Australia’s dwelling values likely to lose momentum

Australia’s dwelling values continue to grow, though the pace is slowing. Following a continual rise in October, the rate of growth slowed dramatically as a lack of affordability, less government stimulus and an influx of new listings hit the market, new figures show.

CoreLogic’s head of research Tim Lawless warns, a downturn could be “inevitable” should interest rates rise and supply outstrip demand in the coming months.

Even so, dwelling values are up by more than 20 per cent in most capital cities since October last year, CoreLogic’s national home value index shows.

Sydney experienced the second highest growth in value, being up by 1.5 per cent over October and a huge 28.33 per cent over the year, increasing the median to $1,071,709. Melbourne was up 0.99 per cent over October and 19.22 per cent over the year, and saw the median price rise to $780,303. Meanwhile, Perth was the only capital city to experience a drop in value, decreasing by -0.11 percent to a median of $526,525.

Nationally, the monthly dwelling value growth rose by 1.49 percent in October to a median dwelling value of $686,339, almost half of March’s peak rate of 2.8 percent.

CoreLogic’s head of research said growth had slowed as housing-related incentives like HomeBuilder and stamp duty relief had now ended, paralleled with new listings having surged by 47 per cent since September. The Australian Prudential Regulatory Authority will also tighten the way mortgage applications are assessed, making it a little more difficult for buyers to get finance, which may have an impact, though it would not be dramatic, Mr Lawless said.

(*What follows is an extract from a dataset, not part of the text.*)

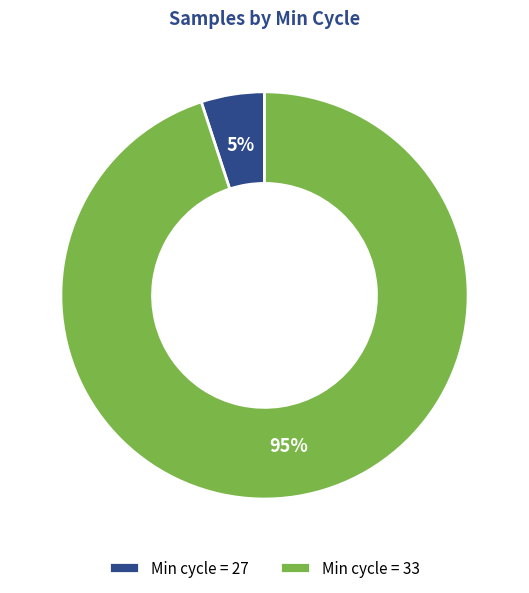

What percentage is the Min cycle = 27 slice, to the nearest percent?

5%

“In the immediate future I think we will have more of the same price easing but people need to be prepared for the fact there could be a downturn,” Mr Lawless said.

CoreLogic data showed house continued to outperform units, as people looked for more space.

It was particularly evident in Sydney, where house values rose a stunning 30.4 per cent over the year to October, compared to the 13.6 per cent rise in unit values.